When the s2 Mental Health Act 1983 authorisation expired, was he still deprived of his liberty? An application for authorisation under the DoLS was made about a week later - was this the appropriate legal framework for a young man who was admitted for the purpose of psychiatric treatment, and who was objecting? In any case, the DoLS authorisation was refused - the investigation report does not tell us why. I would hope that future investigations focus attention on the quality of decision making by the supervisory body here. The net result of all of this is that from 16th April until LB died, he was not formally detained under any legal framework at all - and so there was no external scrutiny of his care from a Tribunal, Approved Mental Health Professional or any of the DoLS safeguards.
Discharge planning
One thing we know from the national reports mentioned above – and CQC’s annual reports on the MHA - is that people with learning disabilities are often in units like this for far too long because there is a lack of focus on discharging them with the appropriate support. In LB's case, the investigators found that ‘The working relationship between the unit and the community team has not always been good. The community team has not felt appropriately involved and engaged in processes such as those around discharge planning’. LB's own mother ended up convening the CPA meeting. What difference would it have made if LB had been under the MHA or the DoLS, and supported to enjoy the appropriate safeguards such as advocacy or appealing to a Tribunal? Perhaps none - we know that a Tribunal didn't discharge anybody from Winterbourne View. But it might have focussed minds on discharge planning with appropriate support.
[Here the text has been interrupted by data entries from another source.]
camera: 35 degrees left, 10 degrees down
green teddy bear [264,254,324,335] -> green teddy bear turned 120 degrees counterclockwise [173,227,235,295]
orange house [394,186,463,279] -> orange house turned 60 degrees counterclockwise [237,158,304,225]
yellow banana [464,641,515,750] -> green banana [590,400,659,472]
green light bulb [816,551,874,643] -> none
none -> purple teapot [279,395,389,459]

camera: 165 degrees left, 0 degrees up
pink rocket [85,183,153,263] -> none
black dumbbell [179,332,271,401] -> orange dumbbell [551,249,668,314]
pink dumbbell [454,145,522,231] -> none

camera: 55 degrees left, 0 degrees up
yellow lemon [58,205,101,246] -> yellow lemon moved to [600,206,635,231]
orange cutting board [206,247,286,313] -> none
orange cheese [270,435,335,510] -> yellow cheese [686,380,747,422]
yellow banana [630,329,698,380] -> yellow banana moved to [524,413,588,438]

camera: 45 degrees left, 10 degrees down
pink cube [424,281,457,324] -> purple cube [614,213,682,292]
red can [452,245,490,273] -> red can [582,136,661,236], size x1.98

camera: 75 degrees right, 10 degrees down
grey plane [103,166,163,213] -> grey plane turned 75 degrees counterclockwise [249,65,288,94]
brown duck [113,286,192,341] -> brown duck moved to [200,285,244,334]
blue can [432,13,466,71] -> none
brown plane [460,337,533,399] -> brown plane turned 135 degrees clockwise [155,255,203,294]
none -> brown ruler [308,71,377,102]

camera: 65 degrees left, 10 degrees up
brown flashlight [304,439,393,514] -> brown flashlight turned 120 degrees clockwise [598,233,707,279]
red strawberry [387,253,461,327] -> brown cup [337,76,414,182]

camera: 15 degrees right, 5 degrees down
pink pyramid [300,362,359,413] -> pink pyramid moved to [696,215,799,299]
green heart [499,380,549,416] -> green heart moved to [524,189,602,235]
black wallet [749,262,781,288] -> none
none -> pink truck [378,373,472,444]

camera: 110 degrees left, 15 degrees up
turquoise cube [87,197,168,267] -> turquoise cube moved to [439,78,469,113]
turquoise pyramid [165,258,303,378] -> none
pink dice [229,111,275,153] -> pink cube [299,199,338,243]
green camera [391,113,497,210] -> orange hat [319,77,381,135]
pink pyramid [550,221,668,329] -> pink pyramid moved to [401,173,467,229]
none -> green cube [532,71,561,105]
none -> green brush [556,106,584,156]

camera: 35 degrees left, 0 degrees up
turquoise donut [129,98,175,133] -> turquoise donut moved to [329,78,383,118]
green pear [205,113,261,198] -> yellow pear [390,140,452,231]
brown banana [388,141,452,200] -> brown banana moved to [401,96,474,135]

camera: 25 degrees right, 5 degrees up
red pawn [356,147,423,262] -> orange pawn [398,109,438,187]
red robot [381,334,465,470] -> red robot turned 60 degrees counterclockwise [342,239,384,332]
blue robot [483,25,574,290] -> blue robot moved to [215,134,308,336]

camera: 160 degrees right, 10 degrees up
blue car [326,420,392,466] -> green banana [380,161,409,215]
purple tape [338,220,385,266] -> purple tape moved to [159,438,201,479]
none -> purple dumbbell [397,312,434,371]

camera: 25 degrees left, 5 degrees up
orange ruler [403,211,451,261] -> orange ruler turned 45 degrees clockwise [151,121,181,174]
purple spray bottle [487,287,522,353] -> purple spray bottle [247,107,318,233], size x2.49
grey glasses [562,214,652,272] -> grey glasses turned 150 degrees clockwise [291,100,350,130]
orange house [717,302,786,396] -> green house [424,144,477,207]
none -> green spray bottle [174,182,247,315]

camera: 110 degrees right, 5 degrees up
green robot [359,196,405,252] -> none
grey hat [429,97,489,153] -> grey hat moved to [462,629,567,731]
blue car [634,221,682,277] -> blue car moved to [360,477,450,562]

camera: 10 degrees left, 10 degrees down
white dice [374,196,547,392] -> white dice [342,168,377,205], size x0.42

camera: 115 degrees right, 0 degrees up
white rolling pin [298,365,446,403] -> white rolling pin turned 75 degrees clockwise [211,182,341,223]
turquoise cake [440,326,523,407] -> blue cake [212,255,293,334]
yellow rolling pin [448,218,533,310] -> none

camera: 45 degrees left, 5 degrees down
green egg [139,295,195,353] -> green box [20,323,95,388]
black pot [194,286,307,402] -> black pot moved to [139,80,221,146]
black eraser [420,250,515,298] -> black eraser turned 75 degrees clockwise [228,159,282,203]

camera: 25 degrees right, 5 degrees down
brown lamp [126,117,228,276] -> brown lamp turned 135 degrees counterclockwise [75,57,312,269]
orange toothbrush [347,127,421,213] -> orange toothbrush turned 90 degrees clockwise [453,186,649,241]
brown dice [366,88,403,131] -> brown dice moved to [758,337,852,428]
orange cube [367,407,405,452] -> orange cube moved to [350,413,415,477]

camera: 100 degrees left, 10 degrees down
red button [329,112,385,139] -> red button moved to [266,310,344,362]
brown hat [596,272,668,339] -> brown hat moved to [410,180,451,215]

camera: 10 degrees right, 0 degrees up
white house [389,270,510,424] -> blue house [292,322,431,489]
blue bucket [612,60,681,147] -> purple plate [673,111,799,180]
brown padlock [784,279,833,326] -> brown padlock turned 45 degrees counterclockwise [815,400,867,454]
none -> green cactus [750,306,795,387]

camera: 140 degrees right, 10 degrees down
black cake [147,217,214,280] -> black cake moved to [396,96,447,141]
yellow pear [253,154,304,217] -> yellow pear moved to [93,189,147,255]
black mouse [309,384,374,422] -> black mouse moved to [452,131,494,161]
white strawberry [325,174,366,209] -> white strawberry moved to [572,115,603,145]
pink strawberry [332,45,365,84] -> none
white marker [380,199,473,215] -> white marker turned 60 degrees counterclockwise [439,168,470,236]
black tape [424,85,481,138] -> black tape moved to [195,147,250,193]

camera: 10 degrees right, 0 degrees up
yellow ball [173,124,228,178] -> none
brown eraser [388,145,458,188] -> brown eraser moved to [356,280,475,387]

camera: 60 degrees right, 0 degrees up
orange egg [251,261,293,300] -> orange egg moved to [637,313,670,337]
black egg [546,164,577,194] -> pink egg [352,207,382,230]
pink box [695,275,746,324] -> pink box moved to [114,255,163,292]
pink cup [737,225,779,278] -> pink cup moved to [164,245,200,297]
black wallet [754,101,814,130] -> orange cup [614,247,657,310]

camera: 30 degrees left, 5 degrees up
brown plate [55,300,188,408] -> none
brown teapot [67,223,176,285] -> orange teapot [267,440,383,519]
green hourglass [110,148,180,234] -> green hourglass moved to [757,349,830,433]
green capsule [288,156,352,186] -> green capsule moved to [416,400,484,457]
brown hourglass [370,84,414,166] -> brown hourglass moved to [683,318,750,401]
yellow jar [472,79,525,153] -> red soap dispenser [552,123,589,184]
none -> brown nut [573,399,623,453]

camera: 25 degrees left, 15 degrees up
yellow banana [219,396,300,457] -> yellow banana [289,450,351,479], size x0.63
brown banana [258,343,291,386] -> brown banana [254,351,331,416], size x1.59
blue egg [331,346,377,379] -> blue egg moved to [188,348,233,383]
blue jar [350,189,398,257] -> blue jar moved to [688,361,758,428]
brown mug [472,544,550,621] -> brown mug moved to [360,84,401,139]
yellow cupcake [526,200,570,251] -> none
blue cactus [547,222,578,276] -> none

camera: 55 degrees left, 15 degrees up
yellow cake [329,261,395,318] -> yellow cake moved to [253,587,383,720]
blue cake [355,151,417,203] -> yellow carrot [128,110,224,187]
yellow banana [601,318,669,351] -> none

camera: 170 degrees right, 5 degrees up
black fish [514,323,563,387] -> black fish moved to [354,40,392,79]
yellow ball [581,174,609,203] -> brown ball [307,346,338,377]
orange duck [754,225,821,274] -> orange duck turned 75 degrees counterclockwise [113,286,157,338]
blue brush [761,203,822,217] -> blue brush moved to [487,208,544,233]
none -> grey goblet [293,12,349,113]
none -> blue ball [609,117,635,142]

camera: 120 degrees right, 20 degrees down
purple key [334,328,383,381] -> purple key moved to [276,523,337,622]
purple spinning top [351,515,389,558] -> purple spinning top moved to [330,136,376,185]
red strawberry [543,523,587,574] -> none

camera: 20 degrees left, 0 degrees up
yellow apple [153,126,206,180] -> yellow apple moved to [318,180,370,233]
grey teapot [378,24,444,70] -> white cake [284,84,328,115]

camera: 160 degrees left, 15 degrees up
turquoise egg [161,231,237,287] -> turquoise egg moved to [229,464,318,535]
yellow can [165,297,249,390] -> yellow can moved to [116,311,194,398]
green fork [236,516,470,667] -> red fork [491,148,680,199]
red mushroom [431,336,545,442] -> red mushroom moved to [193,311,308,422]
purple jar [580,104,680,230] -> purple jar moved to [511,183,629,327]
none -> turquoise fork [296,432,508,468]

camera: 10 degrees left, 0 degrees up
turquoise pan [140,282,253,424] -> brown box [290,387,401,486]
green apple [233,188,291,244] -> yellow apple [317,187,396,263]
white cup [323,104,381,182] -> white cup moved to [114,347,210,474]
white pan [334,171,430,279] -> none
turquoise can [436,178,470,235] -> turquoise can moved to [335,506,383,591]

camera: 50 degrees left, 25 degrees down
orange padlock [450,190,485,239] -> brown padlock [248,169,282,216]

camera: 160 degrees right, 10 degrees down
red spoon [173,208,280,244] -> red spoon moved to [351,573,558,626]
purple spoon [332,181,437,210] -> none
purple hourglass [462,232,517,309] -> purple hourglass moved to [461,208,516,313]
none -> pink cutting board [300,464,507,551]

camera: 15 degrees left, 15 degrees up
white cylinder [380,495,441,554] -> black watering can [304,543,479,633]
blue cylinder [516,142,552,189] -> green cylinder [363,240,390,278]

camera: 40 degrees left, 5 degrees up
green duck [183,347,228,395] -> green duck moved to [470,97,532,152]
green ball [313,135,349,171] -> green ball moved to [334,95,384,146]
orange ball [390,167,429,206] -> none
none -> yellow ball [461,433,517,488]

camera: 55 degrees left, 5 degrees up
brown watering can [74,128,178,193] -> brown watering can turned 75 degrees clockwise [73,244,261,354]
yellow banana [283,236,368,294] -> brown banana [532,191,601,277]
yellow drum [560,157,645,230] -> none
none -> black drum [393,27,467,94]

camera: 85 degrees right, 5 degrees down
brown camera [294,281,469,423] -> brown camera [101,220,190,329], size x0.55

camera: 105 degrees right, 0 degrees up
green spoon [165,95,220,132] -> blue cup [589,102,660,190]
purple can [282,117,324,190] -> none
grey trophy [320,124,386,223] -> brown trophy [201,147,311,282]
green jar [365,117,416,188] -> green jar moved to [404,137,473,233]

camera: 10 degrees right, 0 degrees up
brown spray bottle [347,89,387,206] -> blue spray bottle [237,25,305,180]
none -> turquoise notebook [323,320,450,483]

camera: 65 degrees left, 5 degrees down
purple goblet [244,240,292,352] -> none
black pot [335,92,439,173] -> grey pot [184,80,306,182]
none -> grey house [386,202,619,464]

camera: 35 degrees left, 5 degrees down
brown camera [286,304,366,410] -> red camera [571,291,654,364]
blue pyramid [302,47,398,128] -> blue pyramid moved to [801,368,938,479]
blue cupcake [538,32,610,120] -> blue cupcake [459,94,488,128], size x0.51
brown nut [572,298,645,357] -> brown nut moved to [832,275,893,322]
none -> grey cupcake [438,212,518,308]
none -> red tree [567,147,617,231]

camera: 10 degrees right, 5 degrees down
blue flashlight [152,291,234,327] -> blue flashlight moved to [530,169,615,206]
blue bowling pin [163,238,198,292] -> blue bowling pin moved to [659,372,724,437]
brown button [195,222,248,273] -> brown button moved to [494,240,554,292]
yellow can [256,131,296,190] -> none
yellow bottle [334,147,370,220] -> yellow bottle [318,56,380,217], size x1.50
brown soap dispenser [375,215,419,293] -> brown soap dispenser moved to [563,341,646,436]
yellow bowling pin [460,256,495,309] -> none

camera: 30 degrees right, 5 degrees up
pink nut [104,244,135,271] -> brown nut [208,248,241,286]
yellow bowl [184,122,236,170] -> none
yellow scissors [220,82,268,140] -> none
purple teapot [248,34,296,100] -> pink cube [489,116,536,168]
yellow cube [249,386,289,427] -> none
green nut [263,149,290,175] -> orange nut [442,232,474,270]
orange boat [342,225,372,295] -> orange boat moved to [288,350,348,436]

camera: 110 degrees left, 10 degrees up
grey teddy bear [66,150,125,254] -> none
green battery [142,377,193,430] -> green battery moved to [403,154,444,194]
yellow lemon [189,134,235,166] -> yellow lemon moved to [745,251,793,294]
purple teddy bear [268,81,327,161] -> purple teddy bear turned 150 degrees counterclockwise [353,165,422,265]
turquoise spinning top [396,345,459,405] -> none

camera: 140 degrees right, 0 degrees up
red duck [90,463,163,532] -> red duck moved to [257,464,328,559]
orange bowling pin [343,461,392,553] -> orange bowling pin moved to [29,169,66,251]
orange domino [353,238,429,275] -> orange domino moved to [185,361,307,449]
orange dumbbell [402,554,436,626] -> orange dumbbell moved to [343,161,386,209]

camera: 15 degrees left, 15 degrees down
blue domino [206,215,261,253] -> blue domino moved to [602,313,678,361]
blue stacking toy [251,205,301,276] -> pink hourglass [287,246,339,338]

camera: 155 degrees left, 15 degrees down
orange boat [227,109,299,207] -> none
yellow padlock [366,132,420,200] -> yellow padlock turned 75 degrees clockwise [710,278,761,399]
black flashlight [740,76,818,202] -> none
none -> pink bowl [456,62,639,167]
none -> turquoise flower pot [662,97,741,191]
What were the clinical leads doing to hasten LB’s discharge? The responsible clinician told the investigators that 'I wasn’t terribly involved towards the end because I didn’t see a role for psychiatry at that time.' S3, the other ‘clinical lead’, told investigators:
“I did not know why he was with us, I didn’t think he should be with us, and it was a matter of regret to me that he had come and that he had not been swiftly discharged. There was one question and one question only that I thought was fitting possibly to be answered with an inpatient setting, which was: was there an element of psychotic illness relevant to his challenging behaviour, and I think that within a few days we had satisfied ourselves that there was no evidence to suggest that. I would say that he possibly need not have come into hospital for us to address that question, and that once that question was answered he should have swiftly been discharged from hospital.”'
LB was in the unit under no clear legal authority, possibly unlawfully deprived of his liberty, both clinical leads did not think he should have been there, and yet he was. He was stuck in an unsafe, impoverished environment, with nobody taking charge of helping to support him and his family with a return home with the appropriate services. And then he died. All of this was preventable.
The report made terrifying reading - and showed the hollowness of much of the rhetoric around these issues. If such casual neglect could happen in a unit with so few patients, heaven help us.
ReplyDeleteAnd I can't help thinking that the blurring of the lines between the behaviour of people with LD and those with a mental illness doesn't help much. And yes, our children do become adults at 18 like everyone else, and should have the same rights, but leaving parents out of the picture benefits the providers more than the recipients. Give us the benefit of the doubt, at least.